We all have someone around us who was “sick as a dog” after catching the Covid. More current than ever, this expression dates from the 17th century. When a dog was sick or injured, it was left on its own, put aside, isolated (that’s a word that has echoed since the pandemic…) and got away with it or died in agony that little was cared about. .
But this is no exception: most expressions invoking the dog have a pejorative connotation. Let’s take a few examples. “A dog’s weather” refers to rainy weather not to be put… a dog outside (funny anecdote: the English are less discriminating, at home they say “it rains cats and dogs”); “a dog character” designates a rather detestable person; “a dog’s job” suggests to us a thankless and despicable activity. And what about the insult “it’s a dog” uttered by Jean Lasalle against a political columnist last April? For Julie Neveux, linguist at the Sorbonne and playwright, “Most of these expressions bear witness to a time when it was normal to mistreat dogs, animals symbolizing both the exterior, dirt, what can be humiliated or despise”.
But the hatred of the dog goes back a long way, and observers make it start with the great monotheistic religions, the first to associate the dog with an impure being, a devil. Are the attacks of the herds and the fear aroused by the packs of wild dogs sufficient to justify this amalgam? This is a hypothesis put forward by researchers. For Mark Alizart, philosopher and author of the book Chiens (Puf, 2018) “pagan antiquity knew how to make room for the dog”, it was sometimes a warrior, sometimes a guardian “but with monotheism, man became the dog of God, domini canis (Dominican), and as this is unconsciously unbearable to him, he must distance himself from the dog, therefore belittle him”.

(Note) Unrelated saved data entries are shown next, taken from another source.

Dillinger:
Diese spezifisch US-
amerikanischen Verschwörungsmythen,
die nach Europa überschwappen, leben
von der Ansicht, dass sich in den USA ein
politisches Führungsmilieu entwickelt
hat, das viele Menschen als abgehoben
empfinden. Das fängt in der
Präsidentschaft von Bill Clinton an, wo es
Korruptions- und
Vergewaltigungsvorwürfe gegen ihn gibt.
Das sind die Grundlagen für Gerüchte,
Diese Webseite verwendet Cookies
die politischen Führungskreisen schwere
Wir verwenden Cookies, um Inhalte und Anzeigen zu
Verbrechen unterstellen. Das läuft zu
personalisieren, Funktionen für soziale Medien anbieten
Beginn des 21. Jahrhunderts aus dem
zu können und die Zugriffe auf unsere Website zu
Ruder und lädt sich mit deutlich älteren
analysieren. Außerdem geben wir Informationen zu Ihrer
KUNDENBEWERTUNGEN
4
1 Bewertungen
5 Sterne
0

Degraded, beaten, martyred, exploited… it has definitely not always been good to be a dog and we don’t want anyone to have a “dog’s life”. Denis Lafay is the author of a novel published by Editions El Viso last April entitled “female dog of life”. So why did he choose precisely this title for his novel? “It occurred to me when I was composing the plot. Not only does it give a clue, but this expression also perfectly reflected for me a part of the life of my main character, Nicolas, made up of torments, personal dramas and melancholy. On the other hand, I did not know the origin of this expression. Confidence for confidence, the author never imagined his romantic hero with “a head of a beaten dog”.
The underrated poodle
Sometimes it goes even further: it is a breed of dog that can be attacked in its flesh. When you follow someone like a poodle, it seems that you are devoid of any judgment and rather in the category of submissive and impressionable. And what about the American political debate during which Joe Biden criticized Donald Trump for being “Putin’s poodle”? But it is very bad to know the dogs. The poodle indeed comes second behind the Border collie in the ranking of the most intelligent dog breeds.

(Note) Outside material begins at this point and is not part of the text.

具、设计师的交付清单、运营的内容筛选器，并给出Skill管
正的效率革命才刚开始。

The French language is not the only one to imply more than pejorative connotations by using the lexicon of the dog. “Bitch” in English or “female dog” does not only refer to the female of the canine species, but to a sexual and immoral dimension that was attributed to the shamelessness of the copulating dog. Moreover, even the expression “to have dog” which today sounds like a compliment, has its origins in the 19th century to designate a rather marginal woman, with a disturbing appearance.
Finally today, the use of these expressions in our daily language represents a form of linguistic transgression; they are used without taking into account their original meaning at all. For Julie Neveux, “we always inherit, linguistically, old interactional patterns”.